Docs
Rate limits and retries
Learn how rate limits work and how to implement backoff, retries, and concurrency control.
Updated 2025-12-30
Rate limits protect reliability and vary by plan, model, and load.
Handle 429 responses with backoff and honor any Retry-After header.
Use request queues and concurrency limits to smooth traffic spikes.

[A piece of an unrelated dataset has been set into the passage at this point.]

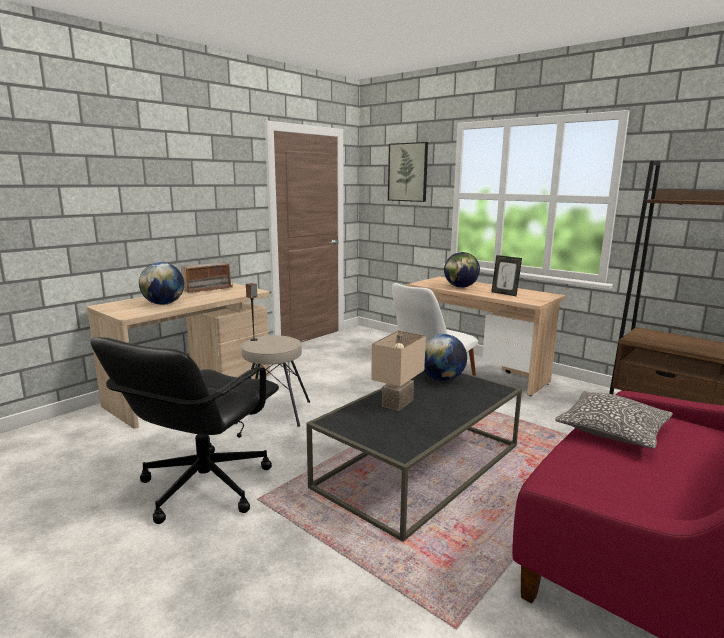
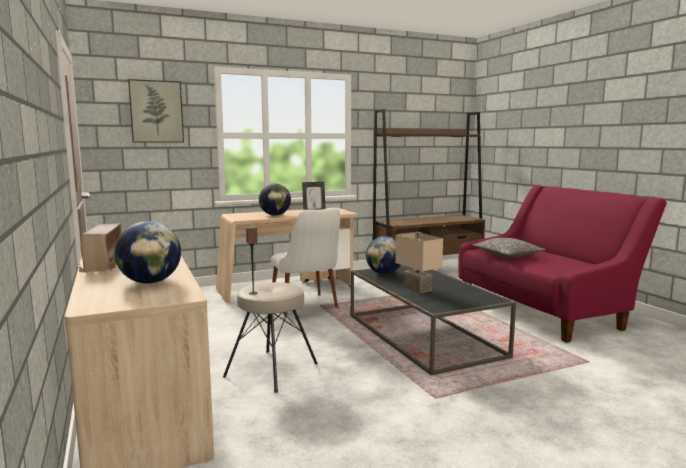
camera: 65 degrees left, 5 degrees down
black office chair [90,337,279,524] -> none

const sleep = (ms) => new Promise((resolve) => setTimeout(resolve, ms));
async function chatWithRetry(body, maxRetries = 5) {
for (let attempt = 0; attempt <= maxRetries; attempt += 1) {
const res = await fetch("https://api.abliteration.ai/v1/chat/completions", {
method: "POST",
headers: {
"Authorization": "Bearer " + process.env.ABLIT_KEY,
"Content-Type": "application/json",
},
body: JSON.stringify(body),
});
if (res.status !== 429) return res.json();
const retryAfter = Number(res.headers.get("Retry-After"));
const backoffSeconds = Number.isFinite(retryAfter)
? retryAfter
: Math.min(2 ** attempt, 30);
await sleep(backoffSeconds * 1000);
}
throw new Error("Rate limit exceeded");
}
const result = await chatWithRetry({
model: "abliterated-model",
messages: [{ role: "user", content: "Give me three bullet points." }],
});How rate limits apply
Limits are usually enforced as per-minute budgets for requests and tokens. Exact limits can vary by plan or model.
Headers to monitor
Check response headers for guidance on pacing. Some headers may be provider-specific.
Backoff and retry strategy
Use exponential backoff with jitter and cap maximum delays for a smoother recovery.
Concurrency control
Queues and concurrency limits keep your traffic within budget and improve success rates.